▸ **BRIEF**:
Everything from the line containing "#### 3. Critical Path Analysis" through the end of the entries should be output exactly; nothing before it is wanted.
*** EXCERPTED RECORDS
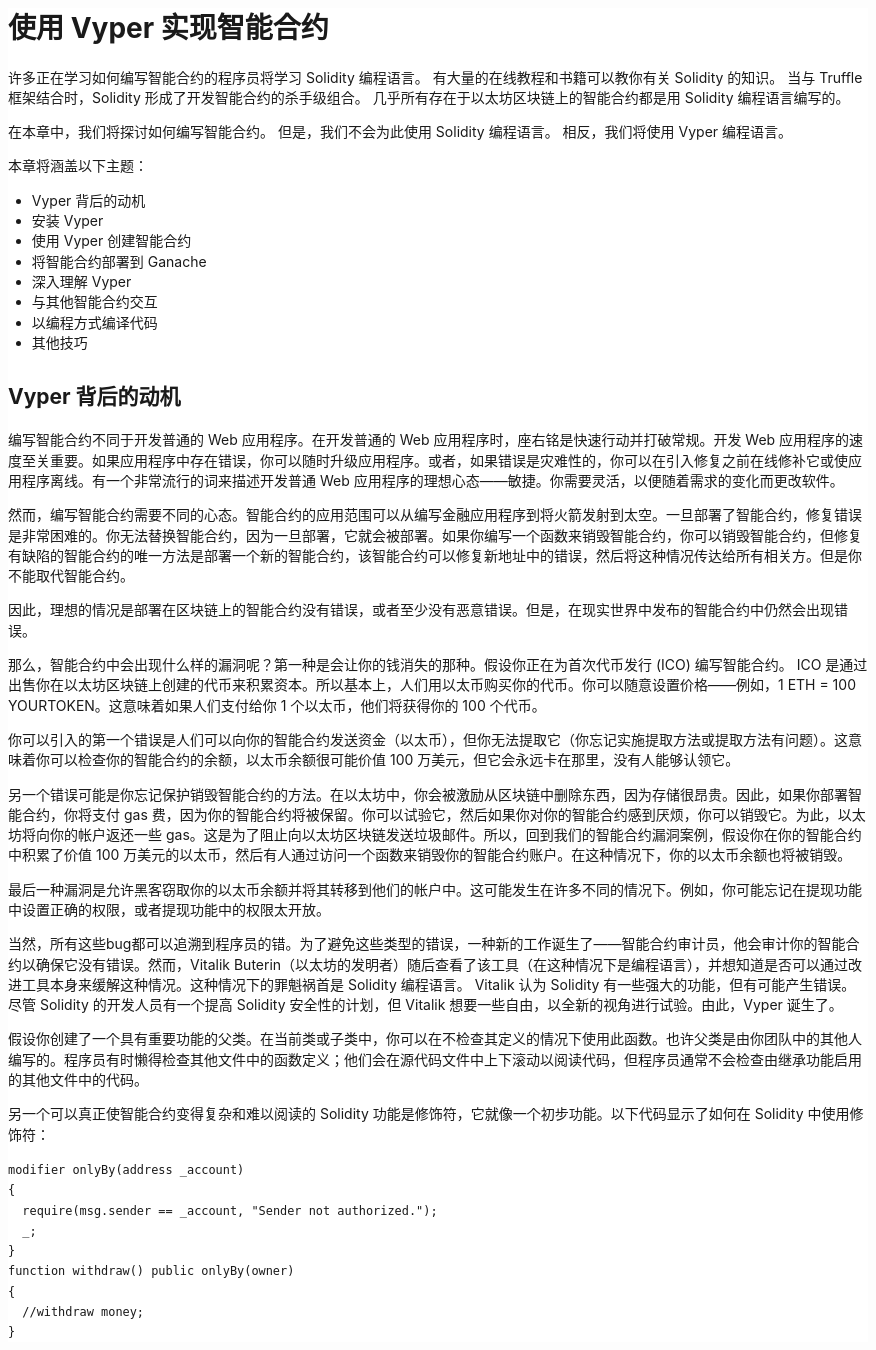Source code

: # 使用 Vyper 实现智能合约

许多正在学习如何编写智能合约的程序员将学习 Solidity 编程语言。 有大量的在线教程和书籍可以教你有关 Solidity 的知识。 当与 Truffle 框架结合时，Solidity 形成了开发智能合约的杀手级组合。 几乎所有存在于以太坊区块链上的智能合约都是用 Solidity 编程语言编写的。

在本章中，我们将探讨如何编写智能合约。 但是，我们不会为此使用 Solidity 编程语言。 相反，我们将使用 Vyper 编程语言。

本章将涵盖以下主题：

- Vyper 背后的动机
- 安装 Vyper
- 使用 Vyper 创建智能合约
- 将智能合约部署到 Ganache
- 深入理解 Vyper
- 与其他智能合约交互
- 以编程方式编译代码
- 其他技巧

## Vyper 背后的动机

编写智能合约不同于开发普通的 Web 应用程序。在开发普通的 Web 应用程序时，座右铭是快速行动并打破常规。开发 Web 应用程序的速度至关重要。如果应用程序中存在错误，你可以随时升级应用程序。或者，如果错误是灾难性的，你可以在引入修复之前在线修补它或使应用程序离线。有一个非常流行的词来描述开发普通 Web 应用程序的理想心态——敏捷。你需要灵活，以便随着需求的变化而更改软件。

然而，编写智能合约需要不同的心态。智能合约的应用范围可以从编写金融应用程序到将火箭发射到太空。一旦部署了智能合约，修复错误是非常困难的。你无法替换智能合约，因为一旦部署，它就会被部署。如果你编写一个函数来销毁智能合约，你可以销毁智能合约，但修复有缺陷的智能合约的唯一方法是部署一个新的智能合约，该智能合约可以修复新地址中的错误，然后将这种情况传达给所有相关方。但是你不能取代智能合约。

因此，理想的情况是部署在区块链上的智能合约没有错误，或者至少没有恶意错误。但是，在现实世界中发布的智能合约中仍然会出现错误。

那么，智能合约中会出现什么样的漏洞呢？第一种是会让你的钱消失的那种。假设你正在为首次代币发行 (ICO) 编写智能合约。 ICO 是通过出售你在以太坊区块链上创建的代币来积累资本。所以基本上，人们用以太币购买你的代币。你可以随意设置价格——例如，1 ETH = 100 YOURTOKEN。这意味着如果人们支付给你 1 个以太币，他们将获得你的 100 个代币。

你可以引入的第一个错误是人们可以向你的智能合约发送资金（以太币），但你无法提取它（你忘记实施提取方法或提取方法有问题）。这意味着你可以检查你的智能合约的余额，以太币余额很可能价值 100 万美元，但它会永远卡在那里，没有人能够认领它。

另一个错误可能是你忘记保护销毁智能合约的方法。在以太坊中，你会被激励从区块链中删除东西，因为存储很昂贵。因此，如果你部署智能合约，你将支付 gas 费，因为你的智能合约将被保留。你可以试验它，然后如果你对你的智能合约感到厌烦，你可以销毁它。为此，以太坊将向你的帐户返还一些 gas。这是为了阻止向以太坊区块链发送垃圾邮件。所以，回到我们的智能合约漏洞案例，假设你在你的智能合约中积累了价值 100 万美元的以太币，然后有人通过访问一个函数来销毁你的智能合约账户。在这种情况下，你的以太币余额也将被销毁。

最后一种漏洞是允许黑客窃取你的以太币余额并将其转移到他们的帐户中。这可能发生在许多不同的情况下。例如，你可能忘记在提现功能中设置正确的权限，或者提现功能中的权限太开放。

当然，所有这些bug都可以追溯到程序员的错。为了避免这些类型的错误，一种新的工作诞生了——智能合约审计员，他会审计你的智能合约以确保它没有错误。然而，Vitalik Buterin（以太坊的发明者）随后查看了该工具（在这种情况下是编程语言），并想知道是否可以通过改进工具本身来缓解这种情况。这种情况下的罪魁祸首是 Solidity 编程语言。 Vitalik 认为 Solidity 有一些强大的功能，但有可能产生错误。尽管 Solidity 的开发人员有一个提高 Solidity 安全性的计划，但 Vitalik 想要一些自由，以全新的视角进行试验。由此，Vyper 诞生了。

假设你创建了一个具有重要功能的父类。在当前类或子类中，你可以在不检查其定义的情况下使用此函数。也许父类是由你团队中的其他人编写的。程序员有时懒得检查其他文件中的函数定义；他们会在源代码文件中上下滚动以阅读代码，但程序员通常不会检查由继承功能启用的其他文件中的代码。

另一个可以真正使智能合约变得复杂和难以阅读的 Solidity 功能是修饰符，它就像一个初步功能。以下代码显示了如何在 Solidity 中使用修饰符：

```solidity
modifier onlyBy(address _account)
{
  require(msg.sender == _account, "Sender not authorized.");
  _;
}
function withdraw() public onlyBy(owner)
{
  //withdraw money;
}
```
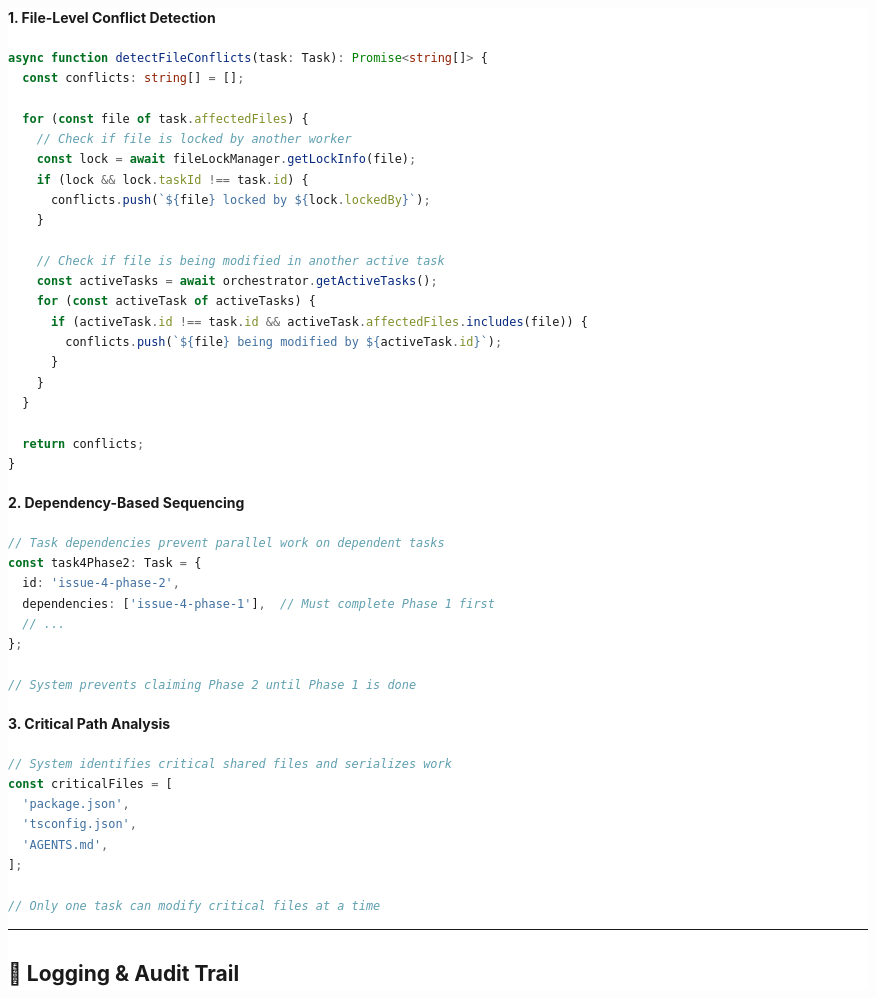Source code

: #### 1. File-Level Conflict Detection
```typescript
async function detectFileConflicts(task: Task): Promise<string[]> {
  const conflicts: string[] = [];

  for (const file of task.affectedFiles) {
    // Check if file is locked by another worker
    const lock = await fileLockManager.getLockInfo(file);
    if (lock && lock.taskId !== task.id) {
      conflicts.push(`${file} locked by ${lock.lockedBy}`);
    }

    // Check if file is being modified in another active task
    const activeTasks = await orchestrator.getActiveTasks();
    for (const activeTask of activeTasks) {
      if (activeTask.id !== task.id && activeTask.affectedFiles.includes(file)) {
        conflicts.push(`${file} being modified by ${activeTask.id}`);
      }
    }
  }

  return conflicts;
}
```

#### 2. Dependency-Based Sequencing
```typescript
// Task dependencies prevent parallel work on dependent tasks
const task4Phase2: Task = {
  id: 'issue-4-phase-2',
  dependencies: ['issue-4-phase-1'],  // Must complete Phase 1 first
  // ...
};

// System prevents claiming Phase 2 until Phase 1 is done
```

#### 3. Critical Path Analysis
```typescript
// System identifies critical shared files and serializes work
const criticalFiles = [
  'package.json',
  'tsconfig.json',
  'AGENTS.md',
];

// Only one task can modify critical files at a time
```

---

## 📝 Logging & Audit Trail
******
▸ **RESULT**:
#### 3. Critical Path Analysis
```typescript
// System identifies critical shared files and serializes work
const criticalFiles = [
  'package.json',
  'tsconfig.json',
  'AGENTS.md',
];

// Only one task can modify critical files at a time
```

---

## 📝 Logging & Audit Trail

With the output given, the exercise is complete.